For those who are deemed eligible for outpatient treatment, Wallace-Berube said the Human Services Department and Health Department should be contacted to address the issues of homelessness, medication management and therapy, and other social service needs.
If they’re returned to the Bureau of Corrections prior to release, “he should be evaluated to determine the correct course of action, as outlined previously, regarding outpatient or residential treatment,” and they would be eligible for department-funded services through Catholic Charities Bethlehem Shelter and the East End Medical Center, according to the statement.
“All services provided by the Department of Health and/or its contractors are dependent on the person being stabilized, since the Department of Health does not provide acute care. The person would also have to be compliant with and willing to receive outpatient care,” Wallace-Berube said in the statement.
The Daily News contacted the Health Department for additional comment regarding detention options available to individuals like Springette, and spokeswoman Nykole Tyson said a response would be forthcoming.

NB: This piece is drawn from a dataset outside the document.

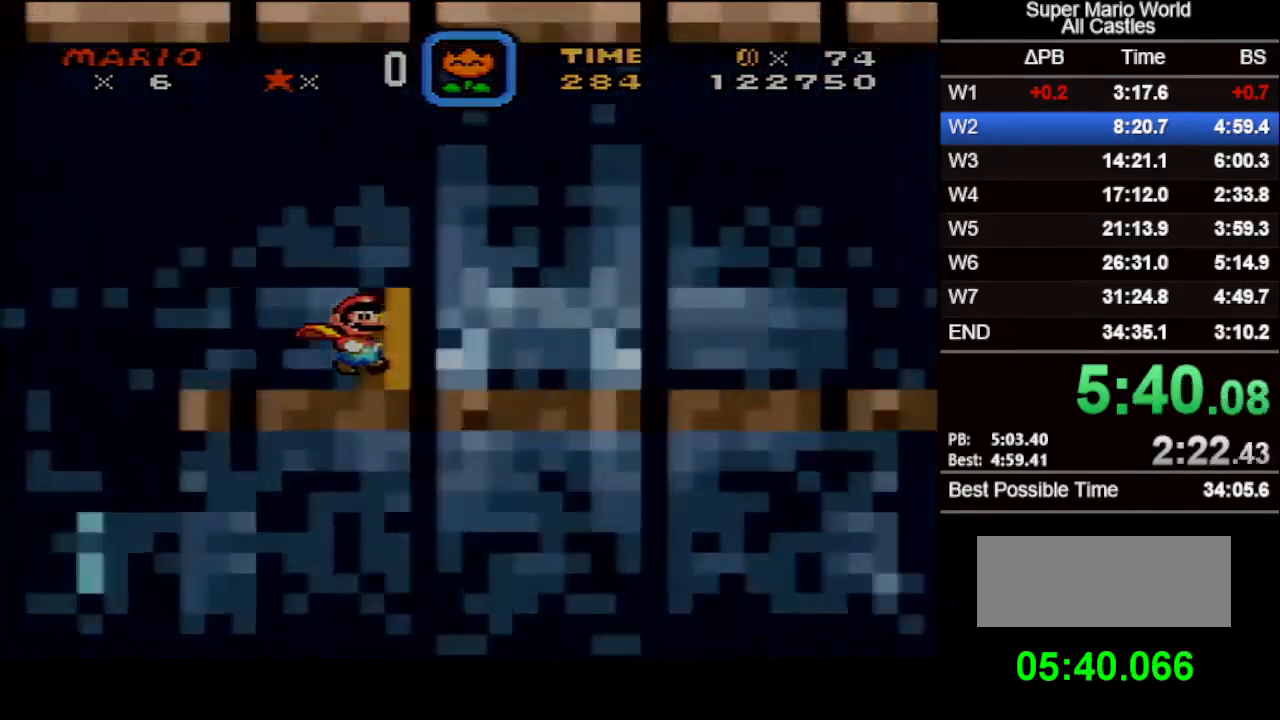
{"buttons": ["X", "DPAD_RIGHT"], "events": [[83, "DPAD_UP", "up"], [183, "DPAD_RIGHT", "down"]]}
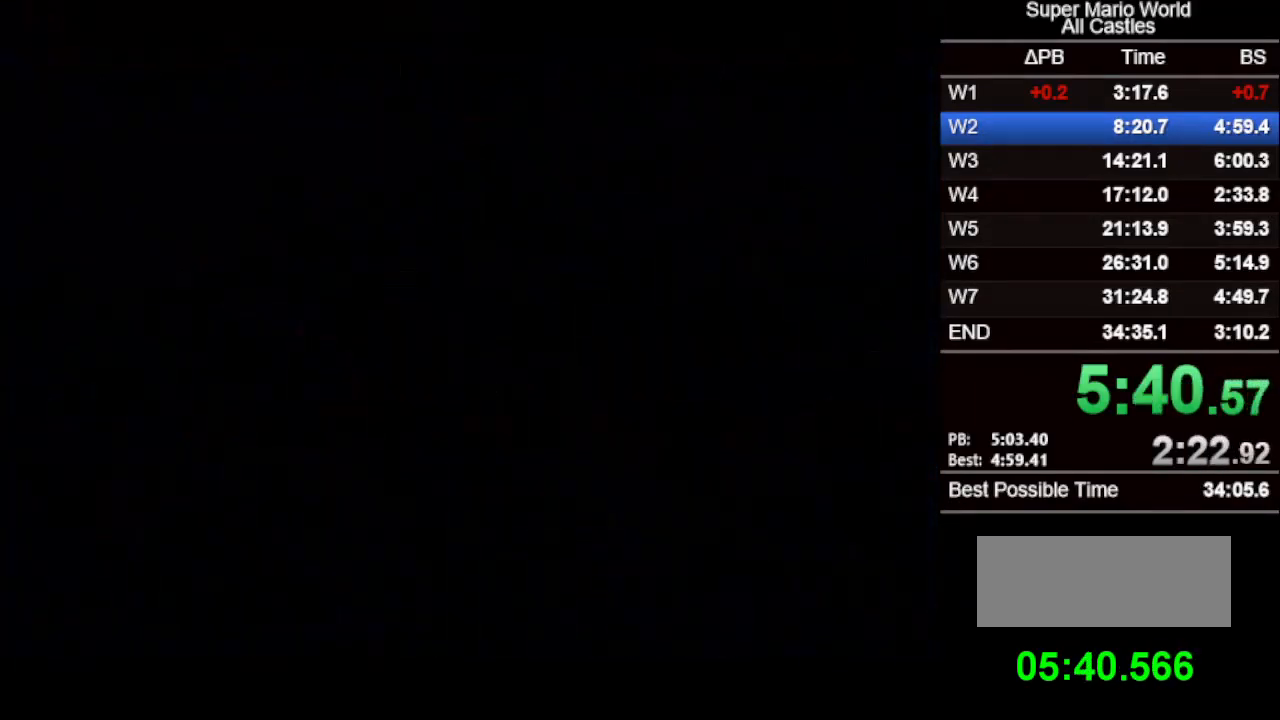
{"buttons": ["X", "DPAD_RIGHT"], "events": []}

V.I. Human Services Commissioner Felecia Blyden repeatedly has refused to address the issue or respond to questions about the department’s role in cases involving mentally ill and drug addicted detainees.
A spokeswoman for the department initially said she would respond to questions about the matter by April 18, but she later retracted that statement and has not provided any information about what the department is doing to ensure that individuals like Springette receive treatment and the community is kept safe.